Breast milk (BM) contains bacterial and viral communities that colonize the infant's gut, add microbial diversity, and shape the gut microbiome early in life. A growing number of studies suggests that the bacterial microbiome established early in life might have long-term health consequences, and thus alterations in the BM microbiome are likely to impact infant health. In collaboration with researchers from the Center of Fundamental and Applied Microbiomics at the Biodesign Institute at Arizona State University, the Lehman lab in the Human Biology Division sought to investigate if the BM bacterial microbiome and virome (community of viruses) composition is affected by severe immunosuppression in a cohort of Kenyan women living with HIV (WLHIV) and determine if BM virome diversity can be associated with mortality in HIV-infected infants. Their results are now published in the journal mSystems from the American Society for Microbiology.
HIV infection is known to alter the enteric microbiome, however, little is known about the effects of immunosuppression due to HIV infection in the BM bacterial microbiome and virome. To compare the bacterial microbiome and virome diversity between women with high and low CD4 counts –an indicator of the degree of immune function– Maqsood and colleagues sequenced the bacterial microbiome and the DNA virome on BM samples collected from a cohort of Kenyan women at one month postpartum. Of note, at the time of the study (1990-2002), the standard of care did not include combination antiretroviral therapy (cART). Importantly, the BM samples used here are over 20 years old and due to instability of RNA and limited sample volumes, the study only assessed the DNA virome.
The group found very similar bacterial taxa in both CD4 high and low groups. In the virome, cytomegalovirus (CMV) dominated the samples in both groups, and no discriminant viruses were found. Dr. Dara Lehman, one of the principal investigators in the study, added: "This is the first study of virome in breast milk in women living with HIV. We show that immunosuppression does not significantly alter the virome or the bacterial microbiome in breastmilk in this Kenyan cohort."

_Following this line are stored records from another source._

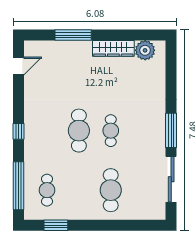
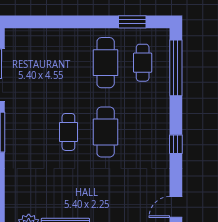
window: (19, 131) -> (176, 144), moved
cafe table: (111, 190) -> (106, 63), moved

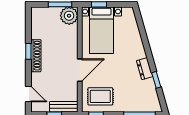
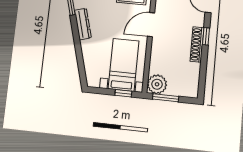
window: (28, 51) -> (206, 36), moved
dresser: (145, 69) -> (83, 24), width x1.44

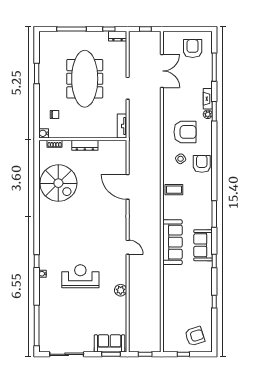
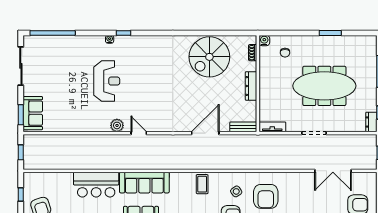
bench: (122, 152) -> (243, 127), added
door: (128, 247) -> (139, 133), swing flipped
bar counter: (174, 286) -> (96, 185), added
plant: (121, 290) -> (117, 125), moved

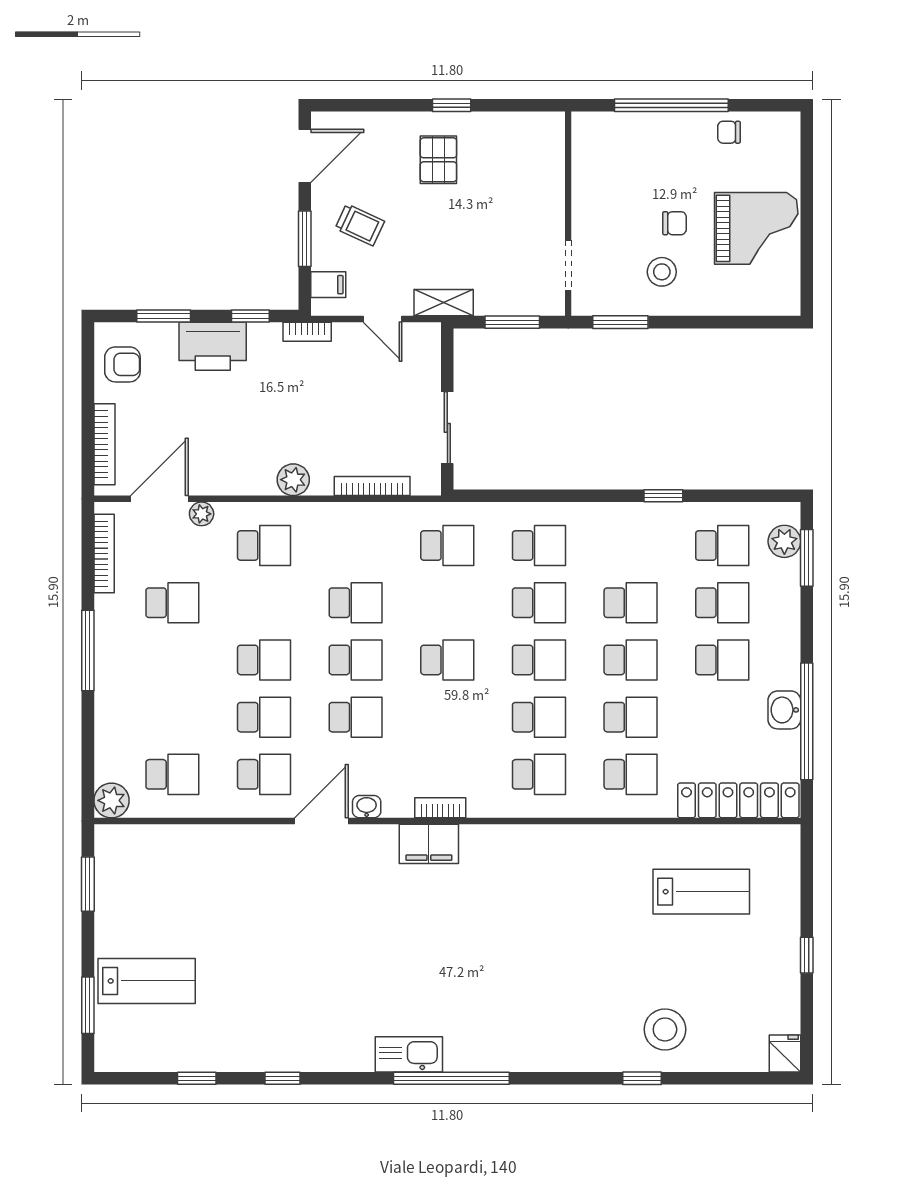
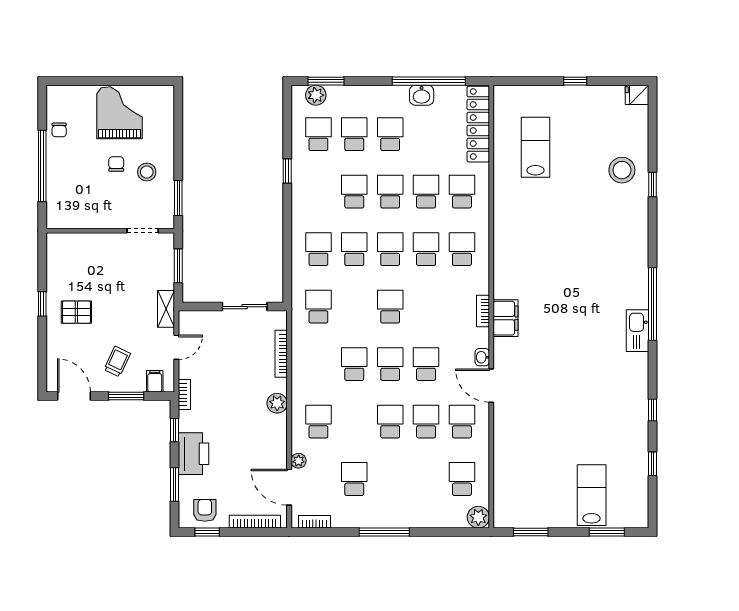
window: (88, 368) -> (207, 532), added
bookcase: (104, 554) -> (315, 522), width x0.64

Next, the researchers evaluated whether the breast milk DNA virome might be associated with infant mortality. The samples in both groups were dominated by CMV, and there was no difference in average relative abundance between women whose infants lived versus died. Similarly, there was no significant difference in virome species richness between infant mortality groups, a metric known as alpha diversity. When the researchers compared beta diversity or the differences in viral communities between groups, they found higher beta diversity in the mothers of infants that died. Further analysis revealed that anelloviruses, a ubiquitous group of viruses in humans, might be driving the differences between groups, but qPCR analysis demonstrated that anellovirus levels were not significantly different in BM between infant outcome groups.

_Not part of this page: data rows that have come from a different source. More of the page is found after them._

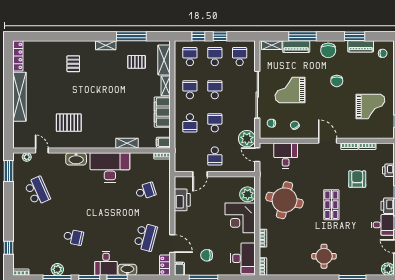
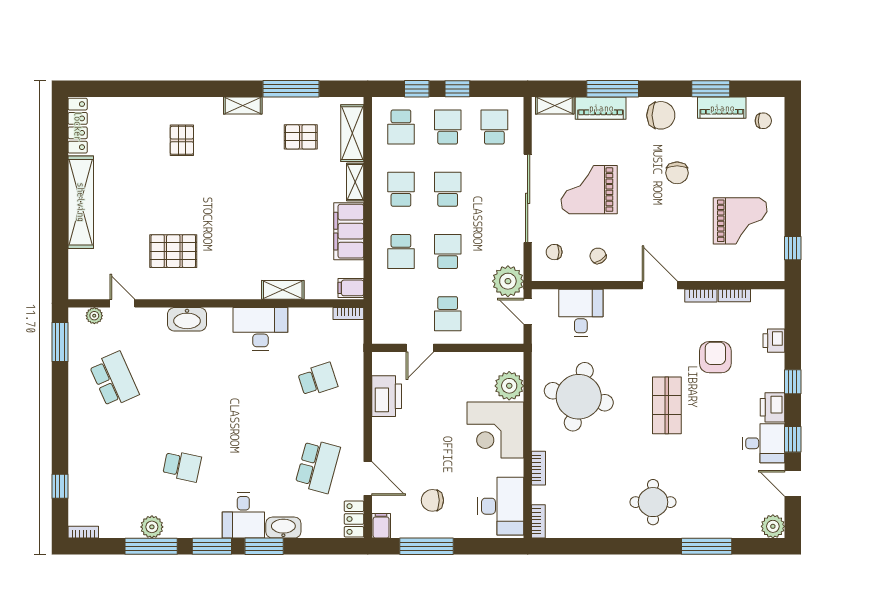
chair: (328, 50) -> (661, 115), turned -90
school desk: (190, 57) -> (401, 127), turned 180
desk: (110, 167) -> (260, 329), width x0.73, depth x0.77

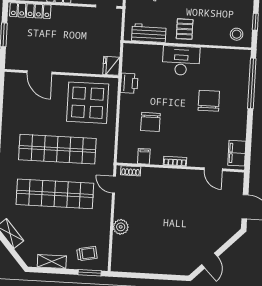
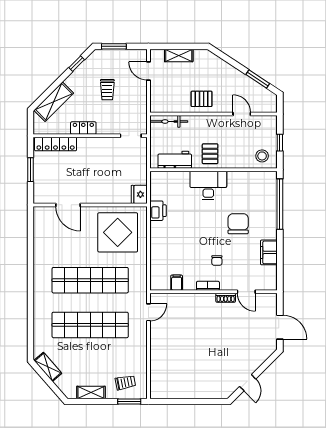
chair: (150, 122) -> (217, 260), moved, width x0.54, depth x0.54
filing cabinet: (237, 153) -> (269, 252), moved
shoe rack: (131, 171) -> (226, 298), moved
door: (114, 185) -> (148, 312), swing flipped
plant: (121, 227) -> (157, 354), removed

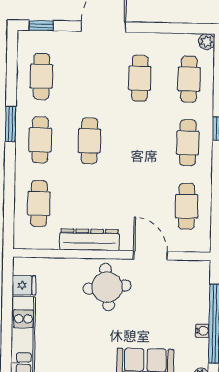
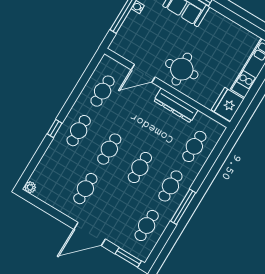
window: (41, 26) -> (128, 257), width x1.50
cafe table: (189, 79) -> (109, 149), moved
window: (11, 124) -> (183, 207), width x1.44
door: (150, 255) -> (143, 73), hinge flipped
fridge: (24, 285) -> (228, 104), width x1.88, depth x1.34

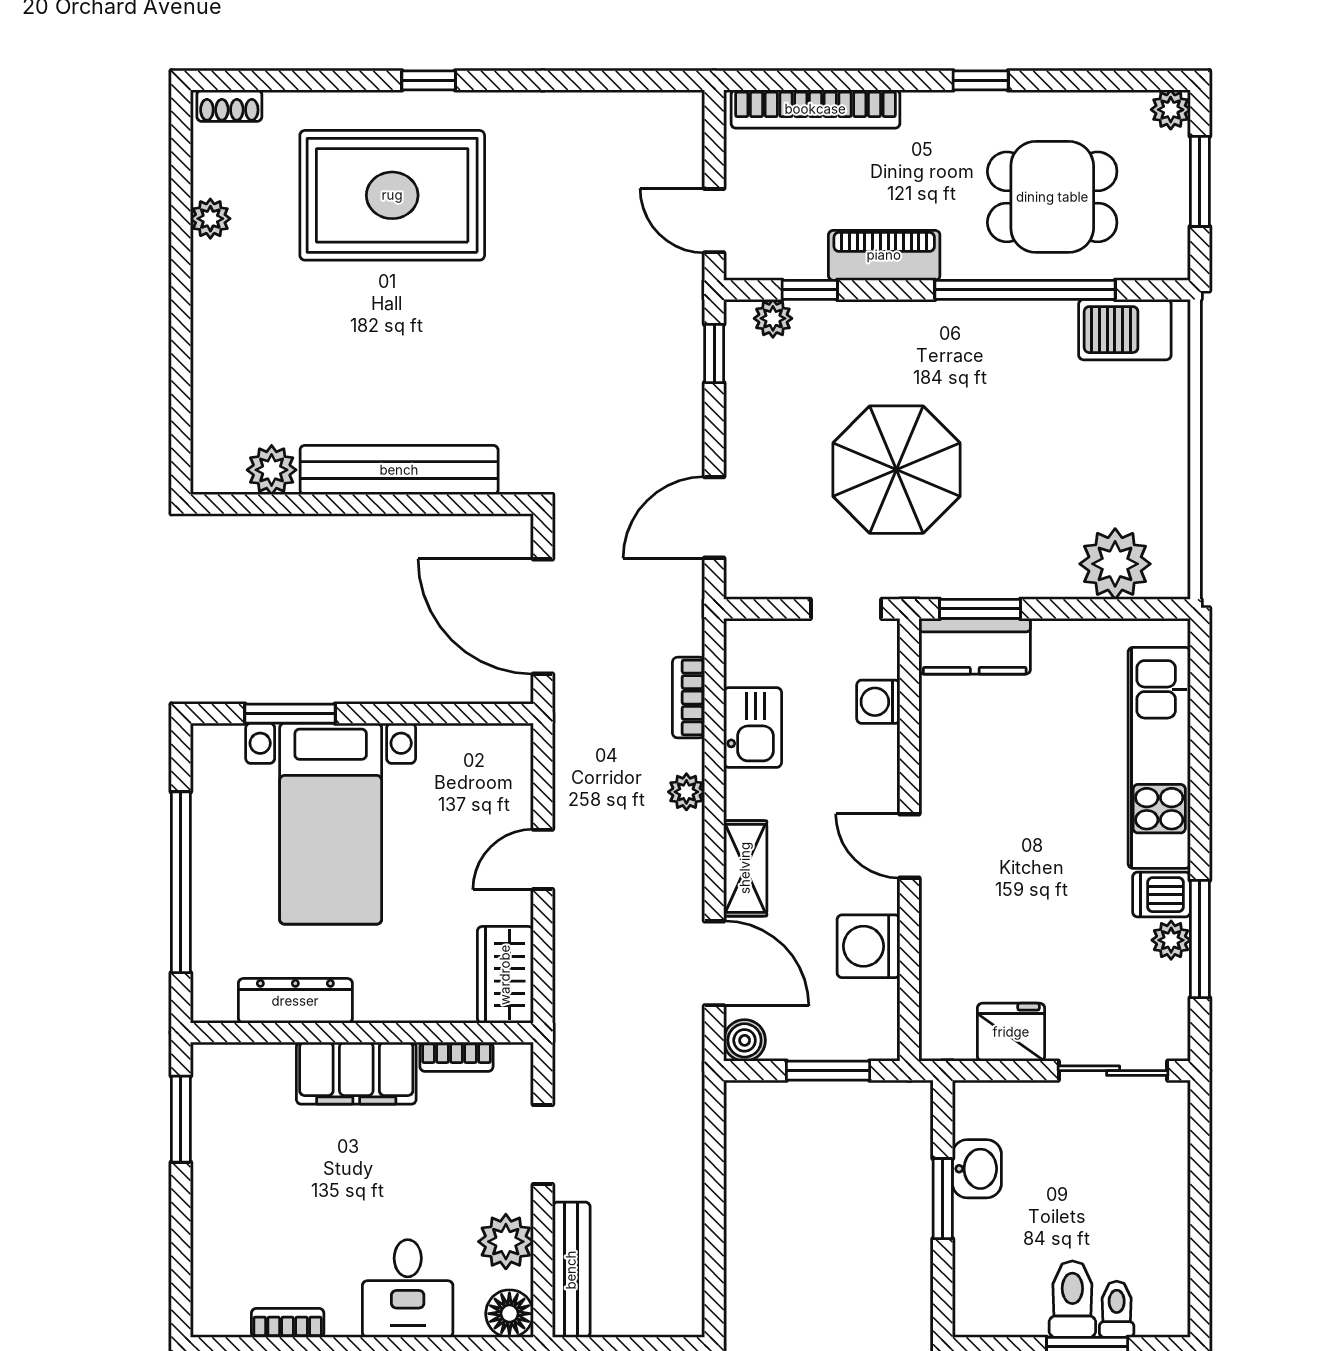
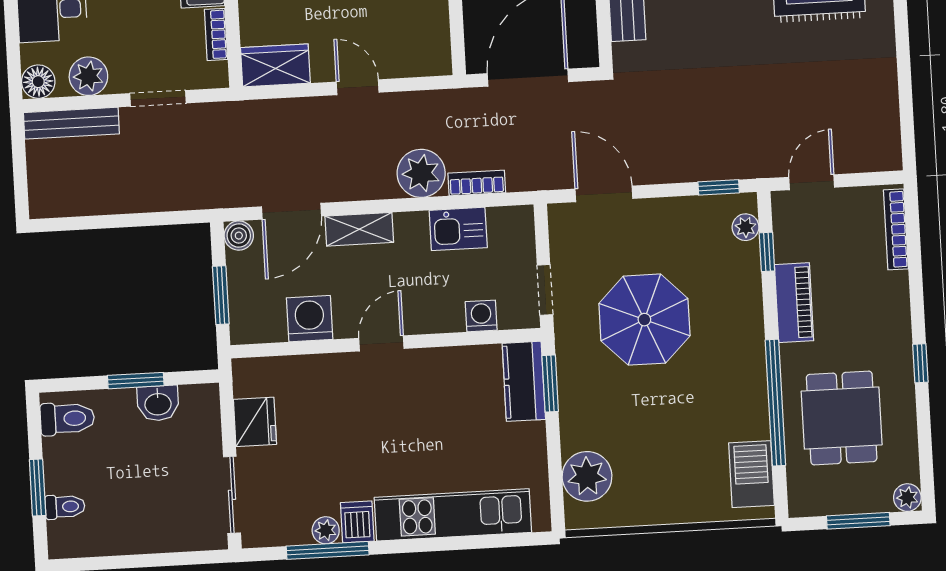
bookcase: (815, 109) -> (896, 229), width x0.68, depth x0.76
plant: (686, 792) -> (421, 173), width x1.87, depth x1.87
toilet: (1072, 1299) -> (67, 419), moved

Dr. Lehman explained the limitations of the study and discussed future directions: "This study was limited to archived samples collected from women with HIV infection in Kenya at a time before antiretroviral therapy (ART) was widely available. We did not have samples from HIV-infected women on ART or from uninfected women to compare to the results we present here. We are interested in determining whether breastmilk microbiota differ in HIV-infected women on ART or HIV-uninfected women. Currently, we are following a new cohort of mother-baby pairs in Kenya in which we are collecting breastmilk, stool and blood from the mothers and also stool and blood from their infants. Half of the women in this new study are HIV-infected and half are HIV-uninfected, and this will provide us the opportunity to determine whether HIV status of the mom impacts virome acquisition of the infants. Because other studies show that infant morbidity and mortality is higher in HIV-exposed uninfected infants compared to HIV-unexposed infants, we hypothesize that this is in part due to acquisition of an altered virome/bacterial microbiome due to the HIV status of the mom."

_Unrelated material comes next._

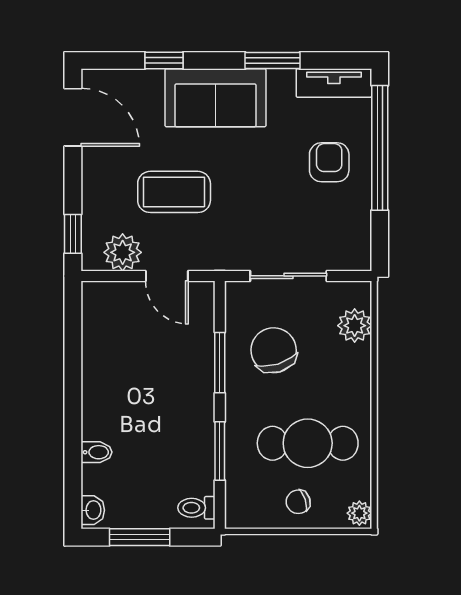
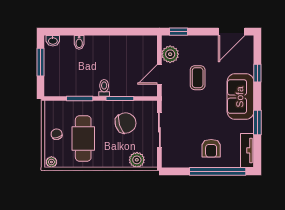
armchair: (329, 162) -> (211, 148), turned 90
coffee table: (174, 192) -> (198, 78), width x0.73, depth x0.77
toilet: (196, 508) -> (104, 88), moved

Maqsood, R, Reus, JB, Wu, LI, Holland, LA, Nduati, R, Mbori-Ngacha, D, Maleche-Obimbo, E, Begnel, ER, Gantt, S, Ojee, E, Wamalwa, D, John-Stewart, G, Slyker, J, Lehman, DA, & Lim, ES. (2021). Breast Milk Virome and Bacterial Microbiome Resilience in Kenyan Women Living with HIV. mSystems, 6(2), e01079-20. https://doi.org/10.1128/mSystems.01079-20
This work was supported by grants from the National Institutes of Health.